In medical school, physicians are taught that signs of serious illness in our patients are often subtle. On a larger scale, the beginning of an epidemic can be detected by identification of a small number of early cases. These principles of good medical practice should be applicable to signs of a dangerous moral pathology, even when the disease arises within the medical profession itself. Will doctors be alarmed by the application of cost/benefit analyses in these ways? We shall see. In the crucial area of moral judgment, modern medical education can anesthetize its students. Hopefully the level of moral anesthesia induced is not too deep or widespread.
The disabled community suggests that the rest of society should be known as the “temporarily abled”. This is because disability can be acquired as well as inherited. It can be in your genes or it can come in the aftermath of an automobile accident. It can affect any one of us. Therefore we should be vigilant for trends such as this that place a value on persons by calculating what they will cost society. That is a path that was trod only too recently and it darkened the middle of the last century. We should have the wisdom and moral courage to refuse to go that direction again.

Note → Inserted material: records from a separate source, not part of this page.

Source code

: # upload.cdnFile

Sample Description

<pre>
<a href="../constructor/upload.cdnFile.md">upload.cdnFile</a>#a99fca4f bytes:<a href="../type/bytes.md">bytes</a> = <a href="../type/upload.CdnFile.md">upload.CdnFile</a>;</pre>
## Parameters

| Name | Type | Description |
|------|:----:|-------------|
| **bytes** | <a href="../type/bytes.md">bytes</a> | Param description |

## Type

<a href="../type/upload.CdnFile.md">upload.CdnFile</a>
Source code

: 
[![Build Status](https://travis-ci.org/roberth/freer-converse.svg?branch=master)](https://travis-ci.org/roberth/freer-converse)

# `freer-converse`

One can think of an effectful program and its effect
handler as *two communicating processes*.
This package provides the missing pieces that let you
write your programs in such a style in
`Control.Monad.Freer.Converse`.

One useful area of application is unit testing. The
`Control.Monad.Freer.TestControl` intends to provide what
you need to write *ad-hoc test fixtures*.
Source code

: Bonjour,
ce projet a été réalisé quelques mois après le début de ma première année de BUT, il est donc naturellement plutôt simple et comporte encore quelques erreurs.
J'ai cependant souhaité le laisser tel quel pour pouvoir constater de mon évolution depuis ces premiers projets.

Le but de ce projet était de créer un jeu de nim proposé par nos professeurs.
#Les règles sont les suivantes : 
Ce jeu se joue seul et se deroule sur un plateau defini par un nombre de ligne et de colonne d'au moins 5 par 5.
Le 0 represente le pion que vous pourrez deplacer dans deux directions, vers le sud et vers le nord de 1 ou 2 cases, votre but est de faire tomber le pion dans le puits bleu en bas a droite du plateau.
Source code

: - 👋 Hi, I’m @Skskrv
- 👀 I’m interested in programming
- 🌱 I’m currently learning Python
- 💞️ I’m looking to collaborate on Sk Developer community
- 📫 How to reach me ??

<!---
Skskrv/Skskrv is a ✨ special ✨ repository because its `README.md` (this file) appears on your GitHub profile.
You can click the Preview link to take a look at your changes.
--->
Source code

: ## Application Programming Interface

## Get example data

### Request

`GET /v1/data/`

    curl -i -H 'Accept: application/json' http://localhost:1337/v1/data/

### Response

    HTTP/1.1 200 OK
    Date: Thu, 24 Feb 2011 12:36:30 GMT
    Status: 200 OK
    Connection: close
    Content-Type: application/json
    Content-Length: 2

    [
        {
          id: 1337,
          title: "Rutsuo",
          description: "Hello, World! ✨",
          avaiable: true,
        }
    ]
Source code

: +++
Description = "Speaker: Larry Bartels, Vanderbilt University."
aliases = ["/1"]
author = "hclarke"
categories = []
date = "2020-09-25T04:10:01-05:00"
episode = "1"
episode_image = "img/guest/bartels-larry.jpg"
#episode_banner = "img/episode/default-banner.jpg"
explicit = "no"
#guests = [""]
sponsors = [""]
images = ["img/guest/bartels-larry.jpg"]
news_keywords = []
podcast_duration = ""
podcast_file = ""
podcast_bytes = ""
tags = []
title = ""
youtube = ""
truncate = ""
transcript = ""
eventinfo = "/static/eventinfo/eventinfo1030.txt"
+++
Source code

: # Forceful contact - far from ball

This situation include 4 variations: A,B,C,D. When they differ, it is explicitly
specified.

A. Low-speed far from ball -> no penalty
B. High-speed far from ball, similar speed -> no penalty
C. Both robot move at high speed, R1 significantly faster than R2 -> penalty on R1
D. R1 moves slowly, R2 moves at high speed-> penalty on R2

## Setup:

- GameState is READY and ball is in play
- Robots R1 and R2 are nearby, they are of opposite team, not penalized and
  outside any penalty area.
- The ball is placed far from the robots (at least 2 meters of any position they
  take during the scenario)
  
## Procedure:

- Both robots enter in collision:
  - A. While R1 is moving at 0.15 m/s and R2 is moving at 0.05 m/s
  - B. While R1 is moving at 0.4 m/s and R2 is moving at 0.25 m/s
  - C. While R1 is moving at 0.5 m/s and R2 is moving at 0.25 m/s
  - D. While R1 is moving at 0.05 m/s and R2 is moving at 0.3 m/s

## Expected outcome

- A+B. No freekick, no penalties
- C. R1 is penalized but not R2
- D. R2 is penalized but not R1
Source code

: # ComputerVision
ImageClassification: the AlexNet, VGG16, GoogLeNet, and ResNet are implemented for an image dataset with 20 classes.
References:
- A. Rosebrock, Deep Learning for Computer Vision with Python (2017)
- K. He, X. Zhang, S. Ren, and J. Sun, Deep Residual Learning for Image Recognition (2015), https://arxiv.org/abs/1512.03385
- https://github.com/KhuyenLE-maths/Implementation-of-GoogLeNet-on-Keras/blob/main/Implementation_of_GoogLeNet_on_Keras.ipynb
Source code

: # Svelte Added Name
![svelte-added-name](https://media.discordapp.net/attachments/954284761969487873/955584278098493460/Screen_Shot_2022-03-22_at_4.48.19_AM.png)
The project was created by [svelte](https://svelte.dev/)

In the United States we are dealing with the medical, social, and political fallout of our Supreme Court’s willingness to erase the traditional boundaries of medical ethics and practice. The tenets of Hippocratic medicine have served us well for more than 2,000 years. Our 27 year experiment with unrestricted abortion has caused the practice of medicine to become increasingly inconsistent. The tension between valuable protective ethical traditions and currently legal medical practice is untenable. Using cost/benefit analyses to argue for prenatal diagnosis and abortion cannot factor in the loss of individual human potential nor can it avoid the erosive effect that abortion for traits or characteristics will have on society’s commitment to the disabled. The outlook for MFM practice in the future should resemble a promising sunrise, but there are some very ominous clouds forming on the horizon.